WHAT IS BEING ASKED >> In the lumber drying excerpt, condense the paragraph beginning "The lumber drying apparatus and process" into a short bulleted list that keeps its main facts.

DOCUMENT EXCERPT >>
Under these conditions, the moisture in the lumber is emitted as steam to the extent that drying conditions are maintained at approximately 100% relative humidity. High humidity conditions minimize the possibility of damage to the lumber resulting from case hardening with resultant stress problems, honey combing, splitting, or excessive warpage. In this embodiment, finned, gravity-type refrigeration coils are disposed inside and at the top of the vessel to maintain control of the humidity. The coils are maintained at a temperature between 36° F. and 42° F., 39° F. being the point at which water reaches its greatest density, this temperature being best suited for maximum condensation of the moisture. The coils condense the steam into liquid, which is caught in an insulated trough, supplied with a drain pipe, for removing the collected liquid. Condensate shields preferably are provided on the inside periphery of the drying vessel to catch any condensation which may form on the inside walls and to deposit it at the bottom of the vessel where perforations in the drain pipe allow this residual condensate to drain into the pipe from the bottom of the vessel. In this apparatus, the drain pipe leads to a collecting sump, disposed so that the top level of the sump is below the level of the bottom of the drying vessel, and designed so as to maintain vacuum conditions in the drying vessel. A vacuum pump pulls the vacuum through the top of the sump, and since the liquid being drained into the sump enters below the existing liquid level, it is condensed and trapped in this existing liquid and substantially dry air is pulled through the vacuum pump, thus protecting the pump and the pump oil from moisture damage. A submersible sump pump is provided inside the sump and controlled by a pre-set float switch to evacuate the sump of condensate when needed through a check valve, thereby preserving the vacuum. A flow meter is normally provided downstream from the check valve to accurately measure the amount of condensate extracted from the lumber, thereby assisting in predicting the moisture content remaining in the lumber. Through correlation of the amount of condensate extracted, the amount and species of lumber used, and the corresponding drop in humidity within the vessel, an approximate determination can be made as to the status of the drying process at any time during the operation.
The lumber drying apparatus and process of the present invention normally has as optimum conditions in a control system, the following: a level of vacuum in the system controlled within a range of 10,000-15,000 microns by common vacuum control circuitry in conjunction with a vacuum pump; a temperature in the drying vessel maintained at approximately 105° F. by a thermostat which controls the circulation pump of the hot water heating system; and a relative humidity within the drying vessel regulated by the temperature of the refrigeration coils controlled by a humidity sensor inside the vessel and connected to a control which is wired in series with a control for the refrigeration unit. Thus, as the drying operation proceeds, the humidity sensor and control determine whether more or less cooling is required and activate the control for the refrigeration unit as needed. This prevents frost from forming on the refrigeration coils, keeps the vapor escape level of the wood at a point which prevents internal stress buildup and resultant case hardening, and maintains the temperature of the coils at the optimum level for maximum condensation of the moisture. Thus, there are several major improvements in the present invention. The moisture is extracted from the lumber as steam and condensed into liquid in the same vessel, at temperatures which facilitate the process without damaging the lumber. The process is continuous once begun and need not be halted to remove the extracted moisture. In addition, the process is capable of automation and the desired moisture content of the finished product can be pre-selected with reasonable certainty and the time required to reach this point can be easily determined.

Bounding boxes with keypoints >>
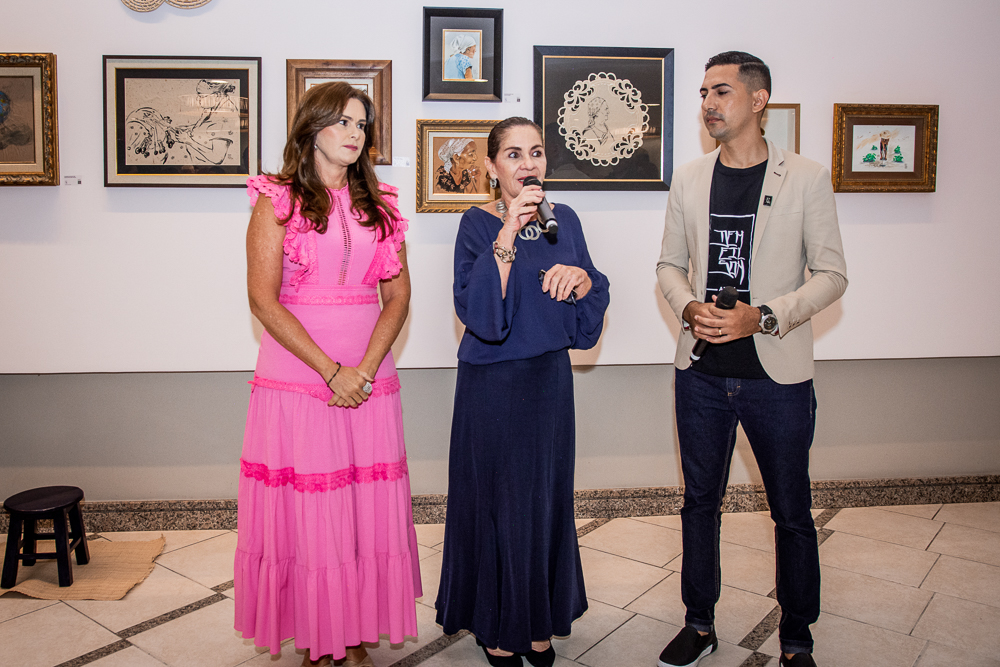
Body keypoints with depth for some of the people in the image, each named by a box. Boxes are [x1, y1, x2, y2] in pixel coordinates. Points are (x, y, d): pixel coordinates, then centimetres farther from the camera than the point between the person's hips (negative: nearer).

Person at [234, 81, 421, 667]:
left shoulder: (379, 206, 11)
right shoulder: (279, 201, 0)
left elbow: (398, 295, 6)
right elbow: (264, 299, -8)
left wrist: (365, 367, -9)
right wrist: (330, 370, -13)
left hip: (370, 379, 3)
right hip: (296, 374, -3)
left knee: (369, 509, 6)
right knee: (305, 509, 3)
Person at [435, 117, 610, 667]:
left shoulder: (564, 220, 6)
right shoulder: (478, 224, -8)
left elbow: (589, 314, 7)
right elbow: (478, 312, -22)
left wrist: (581, 277, -14)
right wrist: (509, 233, -26)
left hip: (550, 378, 5)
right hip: (492, 385, -4)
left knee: (545, 498, 13)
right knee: (496, 500, 6)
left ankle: (538, 619, 33)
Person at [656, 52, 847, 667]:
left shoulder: (806, 178, -3)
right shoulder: (690, 179, 7)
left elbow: (832, 275, -4)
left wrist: (764, 316, -17)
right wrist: (689, 307, -9)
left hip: (777, 375, -2)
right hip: (701, 373, 3)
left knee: (792, 513, 9)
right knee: (700, 502, 14)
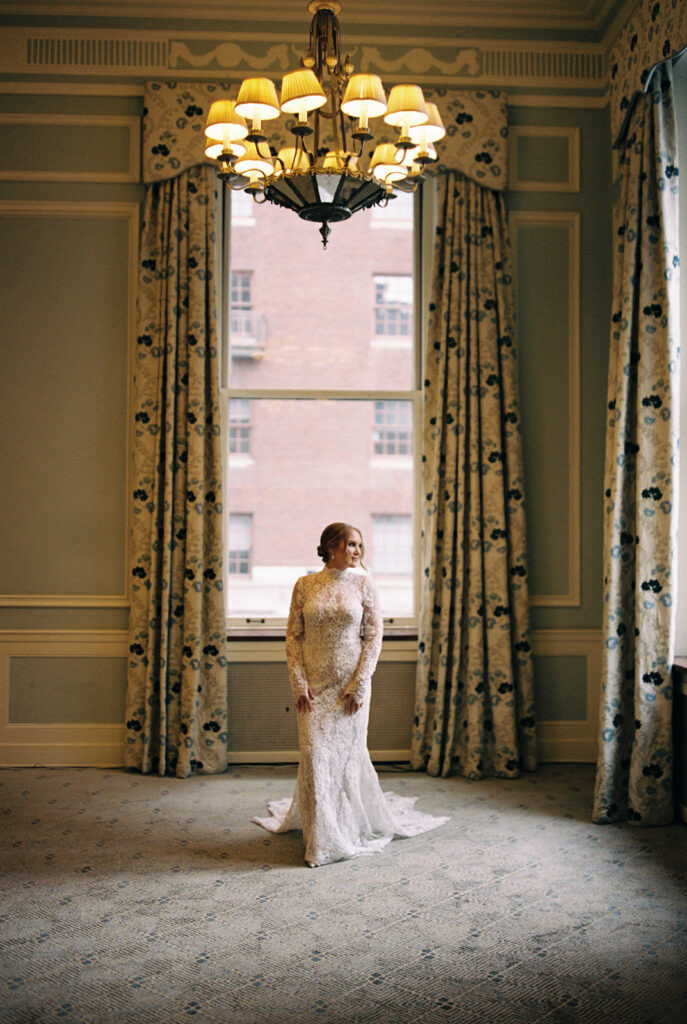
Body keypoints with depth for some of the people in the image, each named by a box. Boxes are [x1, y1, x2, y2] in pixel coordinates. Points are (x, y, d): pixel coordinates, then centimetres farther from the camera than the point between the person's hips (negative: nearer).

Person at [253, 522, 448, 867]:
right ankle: (321, 837, 14)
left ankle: (350, 830, 27)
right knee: (315, 753, -1)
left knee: (347, 751, 6)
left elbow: (374, 636, -3)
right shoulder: (305, 585, 1)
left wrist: (359, 684, -9)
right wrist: (299, 683, -6)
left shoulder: (363, 583, -1)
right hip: (314, 683, 1)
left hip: (351, 681, 0)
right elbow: (294, 635, 2)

REPLY TO THE EXERCISE >>
- Vacuum is held at 10,000–15,000 microns by common vacuum control circuitry working with a vacuum pump.
- The drying vessel is kept at about 105° F. by a thermostat that controls the circulation pump of the hot water heating system.
- Relative humidity is regulated through the temperature of the refrigeration coils. A humidity sensor inside the vessel connects to a control wired in series with the refrigeration unit's control.
- As drying proceeds, the sensor and control call for more or less cooling. This prevents frost on the coils, keeps the wood's vapor escape level at a point that avoids internal stress and case hardening, and holds the coils at the best temperature for condensation.
- Moisture leaves the lumber as steam and is condensed into liquid in the same vessel, at temperatures that do not damage the lumber.
- The process runs continuously once started and does not have to stop for the extracted moisture to be removed.
- The process can be automated. The desired final moisture content can be preselected with reasonable certainty, and the time needed to reach it is easy to determine.